Once God has spoken; twice have I heard this: power belongs to God.- Psalm 62:11
When I was young I learned to pray “thy will be done” and it unnerved me. Some things I were praying were too important to leave up to God’s will, I thought. What if God’s will for me wasn’t what I wanted? What I needed? But I was told that God’s will for me is better than whatever I’d want for myself, even if it might include some pain. So I kept praying “thy will be done” until I grew more comfortable with giving it all up to God.
It can be unnerving to realize that power does not belong to us, but power belongs to God. If power belongs to us, then things are in our control. We can make the world as we would want it, we could make our lives as we would want them. But it doesn’t take too long to realize that we are not, and cannot, be in control. All the power in the world is not enough to make our wills and whims come to fruition. Just ask the President of the United States. Every president is surprised by their own constraints.

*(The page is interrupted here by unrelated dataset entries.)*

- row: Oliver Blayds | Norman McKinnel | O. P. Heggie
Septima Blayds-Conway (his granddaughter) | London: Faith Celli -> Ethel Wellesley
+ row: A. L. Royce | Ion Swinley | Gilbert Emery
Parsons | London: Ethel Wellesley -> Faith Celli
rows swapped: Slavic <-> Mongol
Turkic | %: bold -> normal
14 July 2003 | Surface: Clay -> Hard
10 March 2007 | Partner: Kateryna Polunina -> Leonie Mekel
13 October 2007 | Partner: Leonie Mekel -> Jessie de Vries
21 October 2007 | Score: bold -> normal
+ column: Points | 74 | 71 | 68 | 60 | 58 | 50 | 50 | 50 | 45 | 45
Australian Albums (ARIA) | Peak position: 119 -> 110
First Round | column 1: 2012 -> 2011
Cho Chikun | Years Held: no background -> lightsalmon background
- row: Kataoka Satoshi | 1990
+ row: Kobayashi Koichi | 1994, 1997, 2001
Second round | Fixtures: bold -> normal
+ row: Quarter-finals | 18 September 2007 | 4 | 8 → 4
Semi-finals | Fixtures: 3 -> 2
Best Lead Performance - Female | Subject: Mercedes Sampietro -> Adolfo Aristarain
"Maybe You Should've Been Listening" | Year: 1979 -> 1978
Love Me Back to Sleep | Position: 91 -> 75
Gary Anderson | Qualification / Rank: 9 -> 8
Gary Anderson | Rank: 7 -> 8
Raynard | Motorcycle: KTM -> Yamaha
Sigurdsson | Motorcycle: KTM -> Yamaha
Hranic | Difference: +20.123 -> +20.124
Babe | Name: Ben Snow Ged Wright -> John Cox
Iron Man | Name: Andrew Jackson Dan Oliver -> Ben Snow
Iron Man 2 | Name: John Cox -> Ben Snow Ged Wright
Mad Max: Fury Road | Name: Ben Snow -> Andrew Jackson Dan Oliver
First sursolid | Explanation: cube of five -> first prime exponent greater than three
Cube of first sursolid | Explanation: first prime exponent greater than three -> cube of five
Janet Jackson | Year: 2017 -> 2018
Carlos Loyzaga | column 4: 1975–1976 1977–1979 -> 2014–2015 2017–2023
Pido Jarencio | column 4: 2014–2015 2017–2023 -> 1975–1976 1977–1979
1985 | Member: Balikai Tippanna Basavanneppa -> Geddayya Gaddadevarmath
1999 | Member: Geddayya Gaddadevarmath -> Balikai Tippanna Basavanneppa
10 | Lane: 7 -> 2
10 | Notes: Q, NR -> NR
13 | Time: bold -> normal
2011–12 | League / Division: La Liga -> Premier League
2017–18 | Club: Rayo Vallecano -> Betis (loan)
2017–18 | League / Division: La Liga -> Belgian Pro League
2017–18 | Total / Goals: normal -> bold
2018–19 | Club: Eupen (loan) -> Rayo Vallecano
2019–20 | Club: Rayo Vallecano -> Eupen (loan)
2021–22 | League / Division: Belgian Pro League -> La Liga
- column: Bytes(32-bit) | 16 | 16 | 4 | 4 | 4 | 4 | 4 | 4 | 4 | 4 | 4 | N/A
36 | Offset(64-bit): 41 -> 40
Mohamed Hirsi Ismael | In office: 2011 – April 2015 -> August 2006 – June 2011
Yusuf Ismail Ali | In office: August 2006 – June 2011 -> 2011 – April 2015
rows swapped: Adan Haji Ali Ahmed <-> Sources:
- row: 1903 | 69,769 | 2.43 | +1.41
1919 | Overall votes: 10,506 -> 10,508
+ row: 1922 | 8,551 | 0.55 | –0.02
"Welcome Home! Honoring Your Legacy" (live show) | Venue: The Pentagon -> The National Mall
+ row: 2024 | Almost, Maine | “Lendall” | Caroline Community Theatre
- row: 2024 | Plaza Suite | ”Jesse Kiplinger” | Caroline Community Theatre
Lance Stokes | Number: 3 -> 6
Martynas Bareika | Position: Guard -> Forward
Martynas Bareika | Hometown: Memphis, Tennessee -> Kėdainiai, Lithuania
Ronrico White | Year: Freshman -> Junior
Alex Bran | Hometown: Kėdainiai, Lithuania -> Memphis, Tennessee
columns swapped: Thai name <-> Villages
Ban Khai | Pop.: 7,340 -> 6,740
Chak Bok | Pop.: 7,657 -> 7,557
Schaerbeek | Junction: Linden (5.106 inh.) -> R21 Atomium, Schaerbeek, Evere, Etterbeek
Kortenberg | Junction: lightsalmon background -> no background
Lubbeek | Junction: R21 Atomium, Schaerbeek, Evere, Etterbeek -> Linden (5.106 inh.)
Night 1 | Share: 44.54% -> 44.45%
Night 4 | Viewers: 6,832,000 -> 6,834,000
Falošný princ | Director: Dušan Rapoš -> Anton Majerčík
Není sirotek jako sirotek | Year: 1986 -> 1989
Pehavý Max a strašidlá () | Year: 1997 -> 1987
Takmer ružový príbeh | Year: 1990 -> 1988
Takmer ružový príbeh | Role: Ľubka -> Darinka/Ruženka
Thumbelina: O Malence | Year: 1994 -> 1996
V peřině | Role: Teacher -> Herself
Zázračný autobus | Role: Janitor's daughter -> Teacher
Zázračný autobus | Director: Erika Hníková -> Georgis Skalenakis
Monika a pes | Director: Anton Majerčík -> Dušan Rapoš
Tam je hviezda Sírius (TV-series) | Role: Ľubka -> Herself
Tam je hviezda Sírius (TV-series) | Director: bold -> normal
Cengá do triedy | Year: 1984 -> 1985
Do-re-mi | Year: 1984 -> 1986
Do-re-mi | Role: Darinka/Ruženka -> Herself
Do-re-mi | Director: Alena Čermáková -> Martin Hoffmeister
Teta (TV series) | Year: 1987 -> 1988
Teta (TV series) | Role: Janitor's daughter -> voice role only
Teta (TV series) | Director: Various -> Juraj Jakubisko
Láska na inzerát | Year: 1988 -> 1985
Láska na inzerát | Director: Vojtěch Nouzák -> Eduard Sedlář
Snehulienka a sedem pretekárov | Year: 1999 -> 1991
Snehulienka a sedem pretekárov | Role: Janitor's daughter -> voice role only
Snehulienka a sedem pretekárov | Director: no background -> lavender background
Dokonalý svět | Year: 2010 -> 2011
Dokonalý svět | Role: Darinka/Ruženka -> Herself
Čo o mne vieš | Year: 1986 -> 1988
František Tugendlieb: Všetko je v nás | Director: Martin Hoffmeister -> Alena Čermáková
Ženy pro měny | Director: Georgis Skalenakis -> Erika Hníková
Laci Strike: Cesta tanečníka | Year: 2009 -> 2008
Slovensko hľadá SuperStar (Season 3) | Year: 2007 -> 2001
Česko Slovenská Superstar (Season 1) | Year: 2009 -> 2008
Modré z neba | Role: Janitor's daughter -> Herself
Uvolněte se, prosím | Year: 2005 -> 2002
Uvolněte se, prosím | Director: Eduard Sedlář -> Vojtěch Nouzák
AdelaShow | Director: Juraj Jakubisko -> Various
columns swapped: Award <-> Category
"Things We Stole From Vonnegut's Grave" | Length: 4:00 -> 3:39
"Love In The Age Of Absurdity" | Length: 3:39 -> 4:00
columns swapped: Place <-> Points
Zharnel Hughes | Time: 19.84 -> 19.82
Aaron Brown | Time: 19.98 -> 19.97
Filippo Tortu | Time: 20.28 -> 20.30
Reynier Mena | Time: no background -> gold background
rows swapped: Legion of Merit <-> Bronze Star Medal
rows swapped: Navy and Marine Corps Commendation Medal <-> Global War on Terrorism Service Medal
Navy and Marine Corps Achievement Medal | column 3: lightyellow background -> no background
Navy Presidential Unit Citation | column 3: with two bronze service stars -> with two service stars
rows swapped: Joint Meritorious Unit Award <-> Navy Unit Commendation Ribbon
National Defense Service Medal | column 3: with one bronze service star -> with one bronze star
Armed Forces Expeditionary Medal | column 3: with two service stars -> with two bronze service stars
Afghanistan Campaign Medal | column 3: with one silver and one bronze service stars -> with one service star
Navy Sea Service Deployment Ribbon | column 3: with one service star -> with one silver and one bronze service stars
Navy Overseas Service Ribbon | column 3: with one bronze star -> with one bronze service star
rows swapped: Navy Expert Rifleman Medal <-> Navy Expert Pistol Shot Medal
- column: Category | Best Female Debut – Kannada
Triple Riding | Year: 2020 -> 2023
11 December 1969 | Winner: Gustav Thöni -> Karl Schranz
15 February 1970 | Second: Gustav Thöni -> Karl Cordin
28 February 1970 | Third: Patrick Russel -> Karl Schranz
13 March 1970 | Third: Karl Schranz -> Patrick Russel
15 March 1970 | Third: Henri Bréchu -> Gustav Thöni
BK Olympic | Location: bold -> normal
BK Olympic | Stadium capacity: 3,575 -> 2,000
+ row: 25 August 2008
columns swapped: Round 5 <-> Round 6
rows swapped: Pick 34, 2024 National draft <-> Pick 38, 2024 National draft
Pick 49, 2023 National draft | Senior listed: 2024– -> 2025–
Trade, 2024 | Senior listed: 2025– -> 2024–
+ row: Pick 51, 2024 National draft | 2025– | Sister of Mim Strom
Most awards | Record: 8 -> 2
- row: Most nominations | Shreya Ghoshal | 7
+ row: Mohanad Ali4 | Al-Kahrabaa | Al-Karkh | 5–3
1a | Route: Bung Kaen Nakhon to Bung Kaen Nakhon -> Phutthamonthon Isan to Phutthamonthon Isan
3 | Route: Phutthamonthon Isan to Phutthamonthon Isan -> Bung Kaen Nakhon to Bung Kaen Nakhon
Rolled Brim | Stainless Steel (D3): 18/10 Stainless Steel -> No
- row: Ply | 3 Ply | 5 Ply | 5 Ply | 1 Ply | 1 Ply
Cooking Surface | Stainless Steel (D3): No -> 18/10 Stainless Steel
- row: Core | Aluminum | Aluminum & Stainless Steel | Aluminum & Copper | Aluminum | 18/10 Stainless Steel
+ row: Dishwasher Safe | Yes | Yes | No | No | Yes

At a time when things seem to be so out of hand, we can put our troubles and worries in God’s hands. Though we do not have the power to shape the world according to our whims, God has the power to make and destroy. But God’s power is not an arbitrary power, it is a power he always wields for the good of those who love him. (Rom. 8:28) It is a power grounded in love. And we know his love for us when we see Jesus on his cross. Even now, we are told, Jesus is trampling down his enemies and “The last enemy to be destroyed is death.” (1 Cor. 15:26)
It’s hard not taking matters into our own hands. But some things were never in our hands to begin with. So God asks us to lay our worries at his feet, that he may put them in his hands. In the end all power is his. “For thine is the Kingdom, and the power, and the glory, forever and ever. Amen.”